• Exercise aim: Starting at the first of these lines and ending at the line that contains "beginnen! Begin en einde van een muziekstuk", substitute "Station" for every "Radio" and write those lines out again with nothing else changed.

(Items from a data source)
• • • • •
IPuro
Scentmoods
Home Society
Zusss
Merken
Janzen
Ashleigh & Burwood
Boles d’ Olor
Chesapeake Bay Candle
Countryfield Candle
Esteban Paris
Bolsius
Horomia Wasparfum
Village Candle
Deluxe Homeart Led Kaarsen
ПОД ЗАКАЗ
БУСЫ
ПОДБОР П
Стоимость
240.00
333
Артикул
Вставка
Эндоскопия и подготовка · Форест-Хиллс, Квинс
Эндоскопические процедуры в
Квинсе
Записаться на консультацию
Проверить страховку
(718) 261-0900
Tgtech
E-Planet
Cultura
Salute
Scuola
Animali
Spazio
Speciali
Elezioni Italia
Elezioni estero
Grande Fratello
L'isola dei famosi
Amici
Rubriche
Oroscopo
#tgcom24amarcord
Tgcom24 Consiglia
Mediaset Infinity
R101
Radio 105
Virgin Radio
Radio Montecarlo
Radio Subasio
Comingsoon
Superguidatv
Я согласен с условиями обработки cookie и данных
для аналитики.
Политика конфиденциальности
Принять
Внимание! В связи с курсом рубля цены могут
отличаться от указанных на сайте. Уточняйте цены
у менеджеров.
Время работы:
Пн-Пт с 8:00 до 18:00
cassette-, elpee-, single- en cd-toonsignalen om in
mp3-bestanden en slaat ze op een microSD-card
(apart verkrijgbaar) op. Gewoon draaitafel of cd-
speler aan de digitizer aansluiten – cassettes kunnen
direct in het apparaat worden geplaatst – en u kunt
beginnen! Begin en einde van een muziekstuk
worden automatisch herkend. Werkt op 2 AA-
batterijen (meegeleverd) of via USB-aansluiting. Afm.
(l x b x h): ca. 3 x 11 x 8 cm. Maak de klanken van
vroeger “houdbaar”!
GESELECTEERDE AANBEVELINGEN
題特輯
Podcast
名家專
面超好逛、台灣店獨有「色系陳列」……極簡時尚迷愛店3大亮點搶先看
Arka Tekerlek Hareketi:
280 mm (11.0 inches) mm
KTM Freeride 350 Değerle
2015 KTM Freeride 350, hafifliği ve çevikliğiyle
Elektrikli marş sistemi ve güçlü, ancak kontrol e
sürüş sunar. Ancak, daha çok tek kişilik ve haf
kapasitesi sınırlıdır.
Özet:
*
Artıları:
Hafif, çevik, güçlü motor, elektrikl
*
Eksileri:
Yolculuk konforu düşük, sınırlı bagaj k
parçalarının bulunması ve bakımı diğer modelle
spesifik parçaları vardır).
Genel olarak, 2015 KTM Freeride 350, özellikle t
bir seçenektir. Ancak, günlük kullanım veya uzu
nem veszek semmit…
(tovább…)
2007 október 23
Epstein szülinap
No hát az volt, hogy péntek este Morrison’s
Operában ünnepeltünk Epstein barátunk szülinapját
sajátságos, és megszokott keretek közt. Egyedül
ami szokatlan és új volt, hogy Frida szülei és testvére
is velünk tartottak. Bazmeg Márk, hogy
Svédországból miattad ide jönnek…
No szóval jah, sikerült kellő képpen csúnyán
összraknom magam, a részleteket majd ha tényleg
• • • • •
• Task output:
IPuro
Scentmoods
Home Society
Zusss
Merken
Janzen
Ashleigh & Burwood
Boles d’ Olor
Chesapeake Bay Candle
Countryfield Candle
Esteban Paris
Bolsius
Horomia Wasparfum
Village Candle
Deluxe Homeart Led Kaarsen
ПОД ЗАКАЗ
БУСЫ
ПОДБОР П
Стоимость
240.00
333
Артикул
Вставка
Эндоскопия и подготовка · Форест-Хиллс, Квинс
Эндоскопические процедуры в
Квинсе
Записаться на консультацию
Проверить страховку
(718) 261-0900
Tgtech
E-Planet
Cultura
Salute
Scuola
Animali
Spazio
Speciali
Elezioni Italia
Elezioni estero
Grande Fratello
L'isola dei famosi
Amici
Rubriche
Oroscopo
#tgcom24amarcord
Tgcom24 Consiglia
Mediaset Infinity
R101
Station 105
Virgin Station
Station Montecarlo
Station Subasio
Comingsoon
Superguidatv
Я согласен с условиями обработки cookie и данных
для аналитики.
Политика конфиденциальности
Принять
Внимание! В связи с курсом рубля цены могут
отличаться от указанных на сайте. Уточняйте цены
у менеджеров.
Время работы:
Пн-Пт с 8:00 до 18:00
cassette-, elpee-, single- en cd-toonsignalen om in
mp3-bestanden en slaat ze op een microSD-card
(apart verkrijgbaar) op. Gewoon draaitafel of cd-
speler aan de digitizer aansluiten – cassettes kunnen
direct in het apparaat worden geplaatst – en u kunt
beginnen! Begin en einde van een muziekstuk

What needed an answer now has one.